Deux pour la route

A la fin des années ’90, c’est une véritable frénésie littéraire que connaît Roberto Bolaño. A peine l’encre des « Détectives sauvages » séchée et la page 1998 tournée, qu’il publie deux autres romans : « Amuleto » et « Monsieur Pain ». Sans atteindre les sommets de son précédent chef-d’œuvre, ces deux livres ont de quoi apaiser l’amateur boulimique et attirer le néophyte.

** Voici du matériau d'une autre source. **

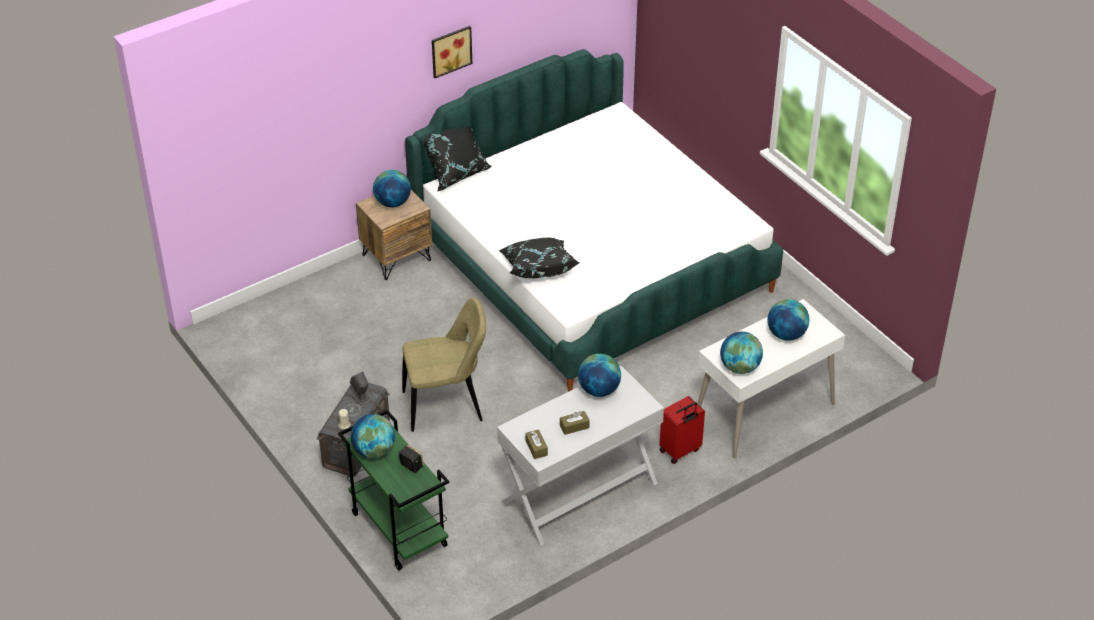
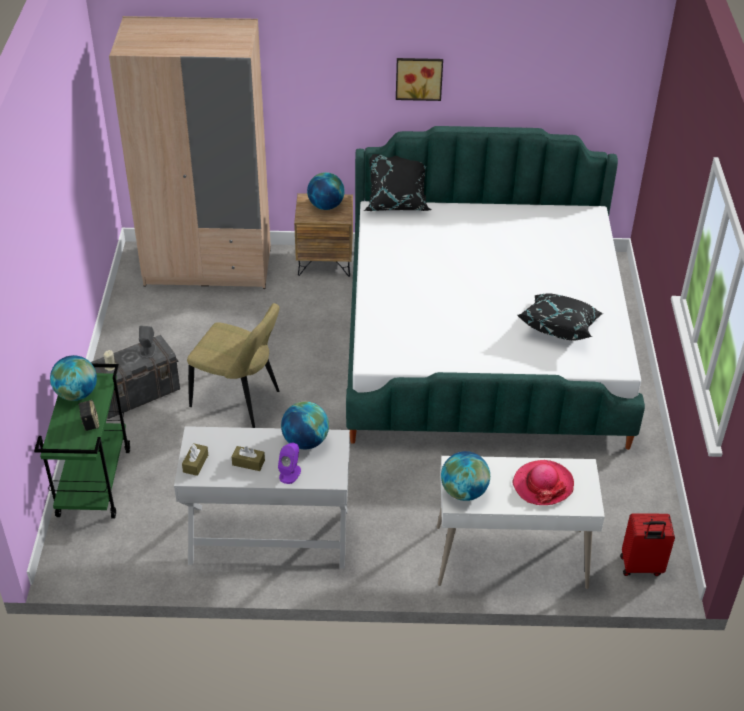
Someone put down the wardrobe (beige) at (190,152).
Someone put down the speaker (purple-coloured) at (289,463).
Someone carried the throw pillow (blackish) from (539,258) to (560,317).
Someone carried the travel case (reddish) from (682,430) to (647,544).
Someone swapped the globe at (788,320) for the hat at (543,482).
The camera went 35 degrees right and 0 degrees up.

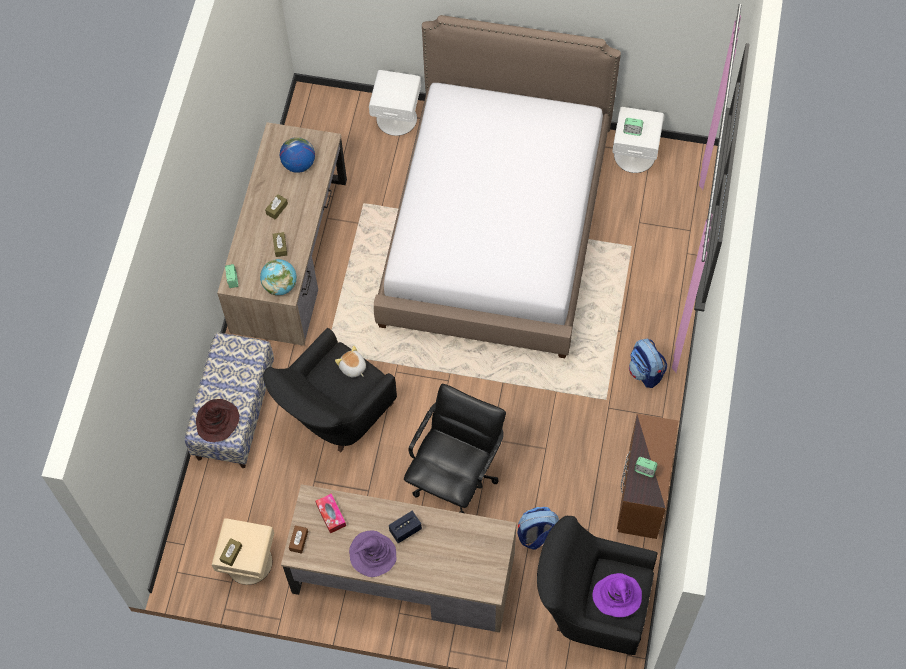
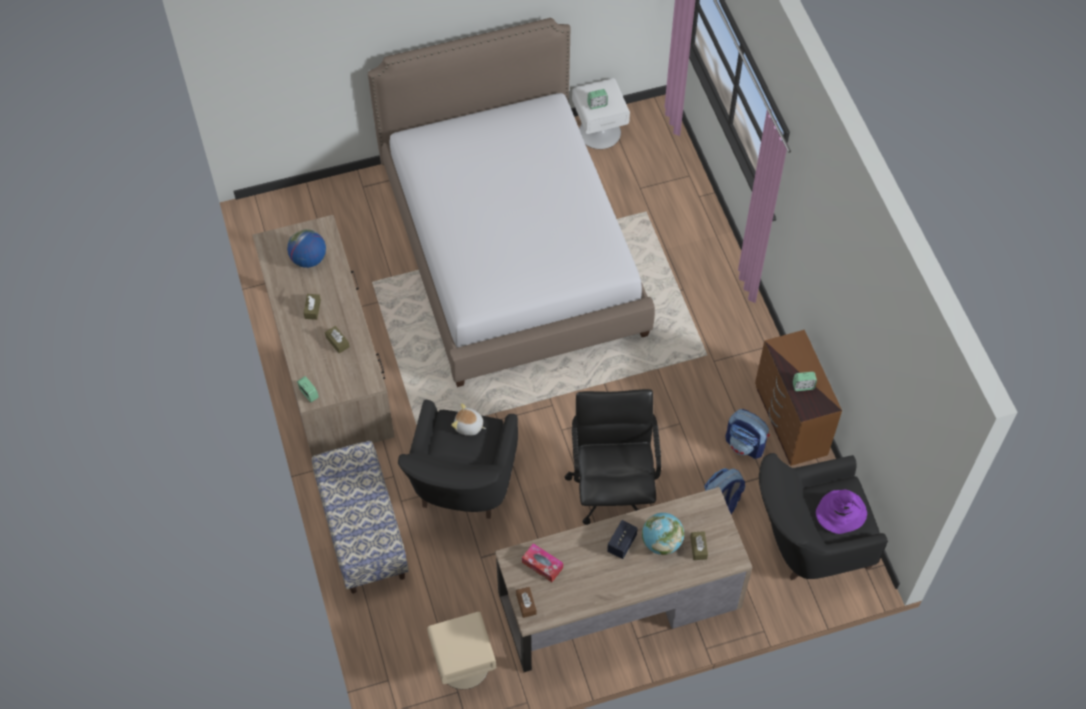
Someone took away the hat (brown) at (217,420).
Someone took away the hat (purple-coloured) at (373,554).
Someone took away the night table (white) at (395,103).
Someone carried the tissue holder (brown) from (230,552) to (699,545).
Someone carried the globe from (278,277) to (663,534).
Someone carried the knapsack from (648,363) to (747,434).
The camera went 30 degrees left and 5 degrees down.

« Amuleto » commence comme quelques feuillets tombés des « Détectives sauvages » et réimprimés par erreur, pour ensuite se terminer en brillante et terrifiante coda à cette œuvre énorme. Il y avait donc dans les pages des détectives une certaine Auxilio, « mère de la poésie mexicaine », de vingt ans plus âgée que ses amis poètes – parmi lesquels, bien sûr, Arturo Belano- et dont le principal fait d’arme est d’être restée enfermée treize jours dans les toilettes de la faculté de philosophie à la suite de la razzia militaire sur l’Université autonome du Mexique. Ca lui vaut un statut d’héroïne, puisqu’elle a ainsi occupé les lieux au nez et à la barbe des militaires. C’est précisément pendant ces treize jours que se déroulent « Amuleto ». Presque.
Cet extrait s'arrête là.